(Lens and sensor metadata)
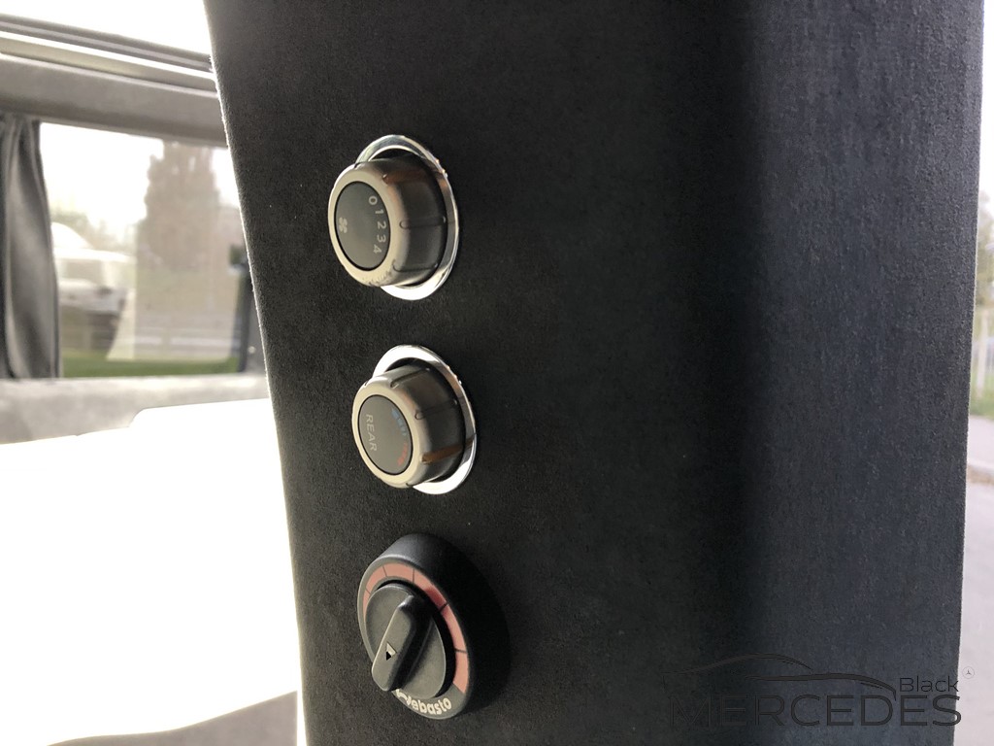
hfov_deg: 63.4
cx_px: 497
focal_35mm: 28
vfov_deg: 49.7
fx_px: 804
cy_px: 373
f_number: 1.8
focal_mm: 3.99
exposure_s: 1/15
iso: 64
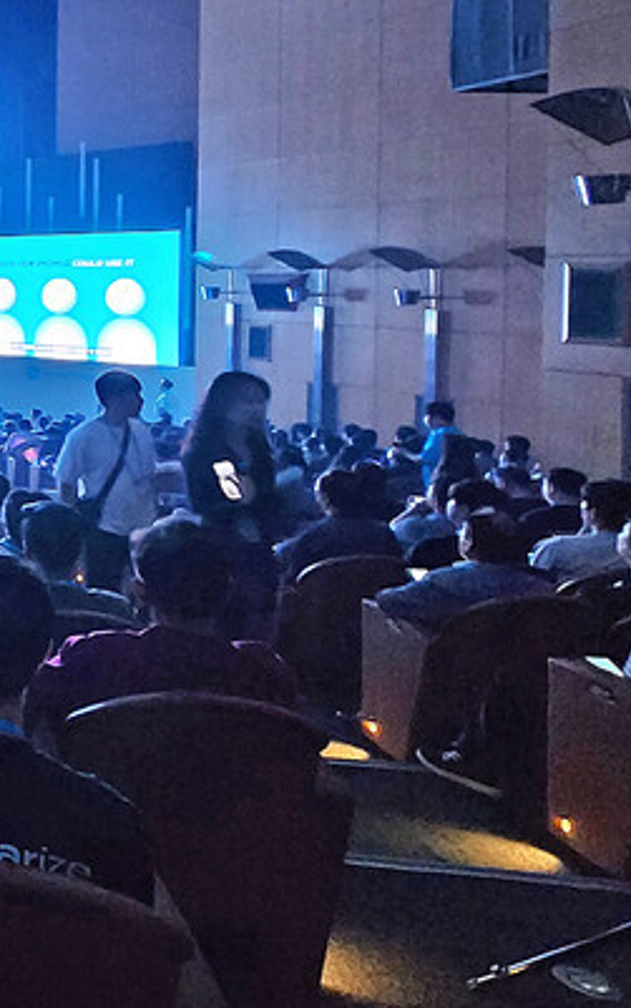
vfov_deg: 56.2
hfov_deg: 23.9
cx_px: -440
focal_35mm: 33
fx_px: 907
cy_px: 294
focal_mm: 2.2
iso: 1000
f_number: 2.2
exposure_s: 1/24
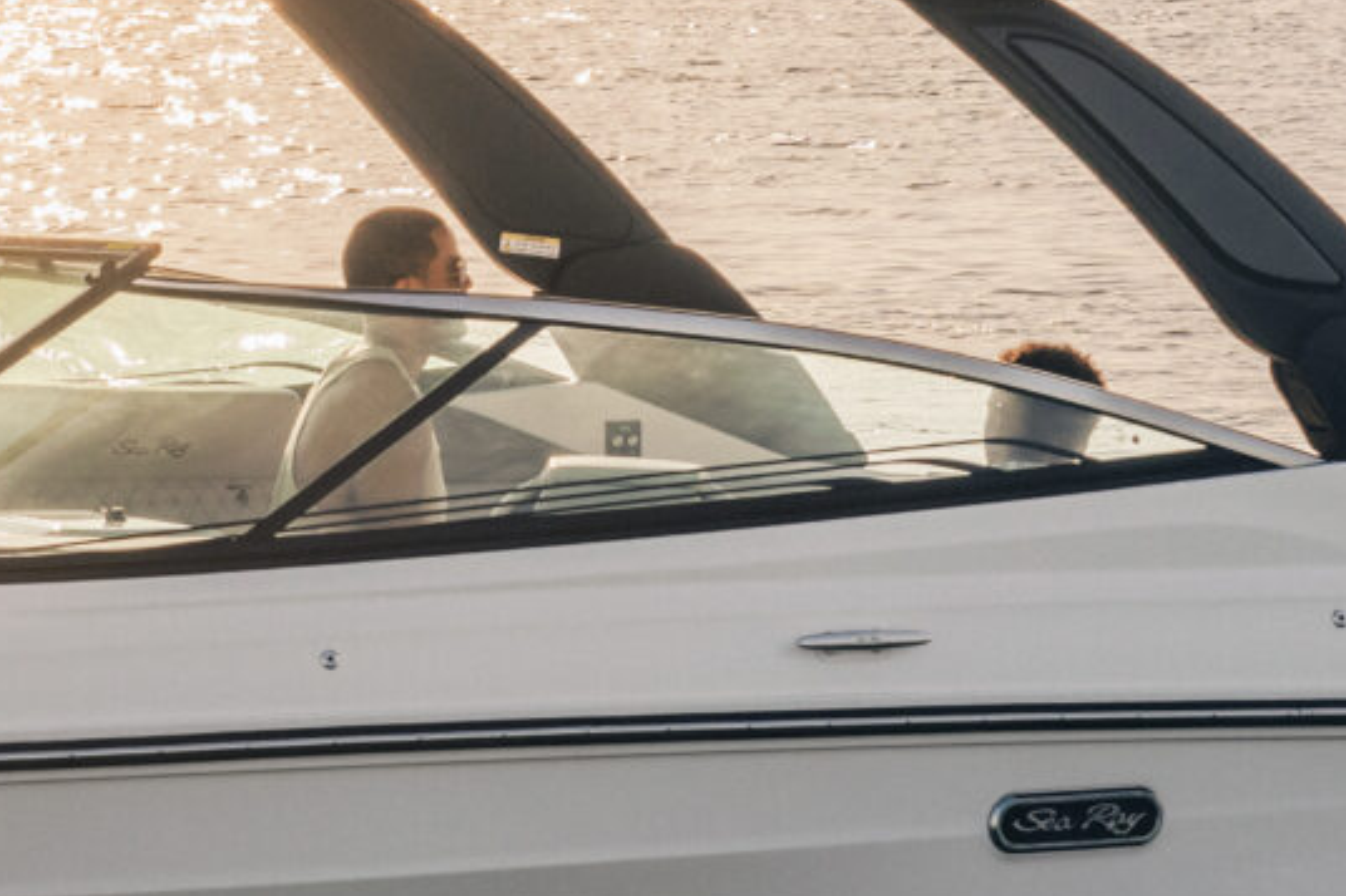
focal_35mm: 258
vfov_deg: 5.3
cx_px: 249
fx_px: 9643
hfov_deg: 8.0
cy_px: 122
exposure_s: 1/800
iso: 200
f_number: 6.3
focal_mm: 54
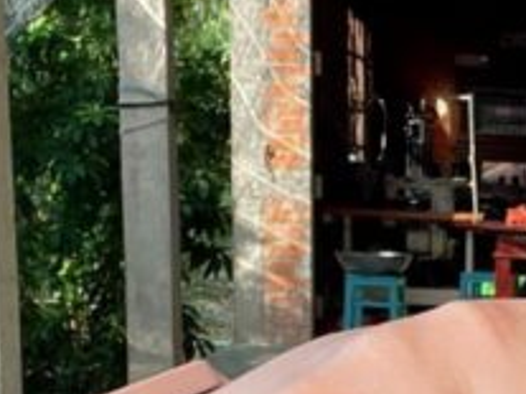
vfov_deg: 12.5
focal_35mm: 114
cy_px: 547
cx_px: 719
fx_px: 1731
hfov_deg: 16.2
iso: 40
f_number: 2.2
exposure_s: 1/121
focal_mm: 2.71
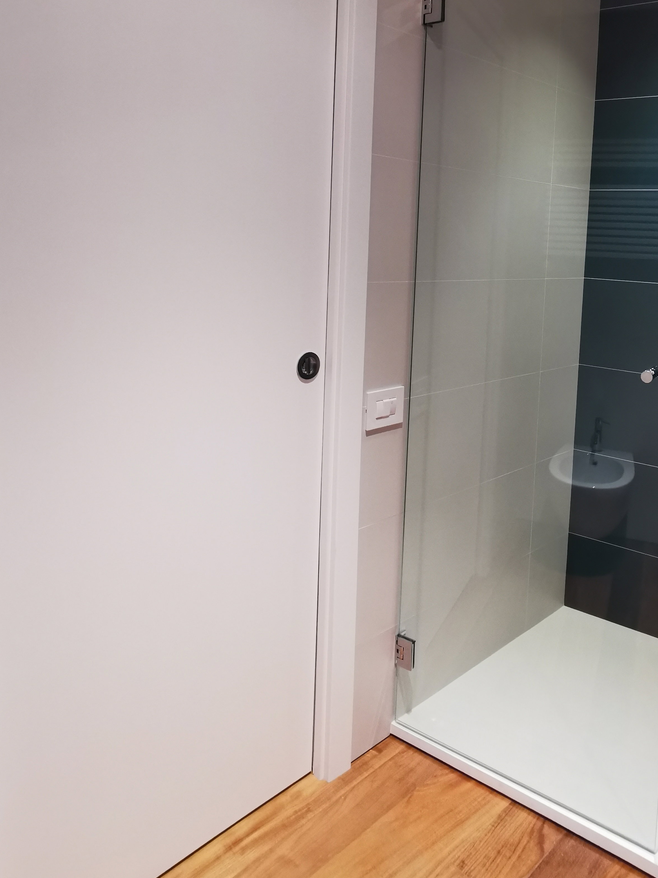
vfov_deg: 65.5
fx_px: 659
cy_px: 290
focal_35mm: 26
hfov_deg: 52.0
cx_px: 442
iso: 320
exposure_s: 1/30
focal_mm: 2.35
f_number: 2.2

# [What is being asked]
Set down exactly the lines between the line containing "focal_mm: 3.99" and the end of the records above, both ends included; pictures stay out.

# [Response below]
focal_mm: 3.99
exposure_s: 1/15
iso: 64
vfov_deg: 56.2
hfov_deg: 23.9
cx_px: -440
focal_35mm: 33
fx_px: 907
cy_px: 294
focal_mm: 2.2
iso: 1000
f_number: 2.2
exposure_s: 1/24
focal_35mm: 258
vfov_deg: 5.3
cx_px: 249
fx_px: 9643
hfov_deg: 8.0
cy_px: 122
exposure_s: 1/800
iso: 200
f_number: 6.3
focal_mm: 54
vfov_deg: 12.5
focal_35mm: 114
cy_px: 547
cx_px: 719
fx_px: 1731
hfov_deg: 16.2
iso: 40
f_number: 2.2
exposure_s: 1/121
focal_mm: 2.71
vfov_deg: 65.5
fx_px: 659
cy_px: 290
focal_35mm: 26
hfov_deg: 52.0
cx_px: 442
iso: 320
exposure_s: 1/30
focal_mm: 2.35
f_number: 2.2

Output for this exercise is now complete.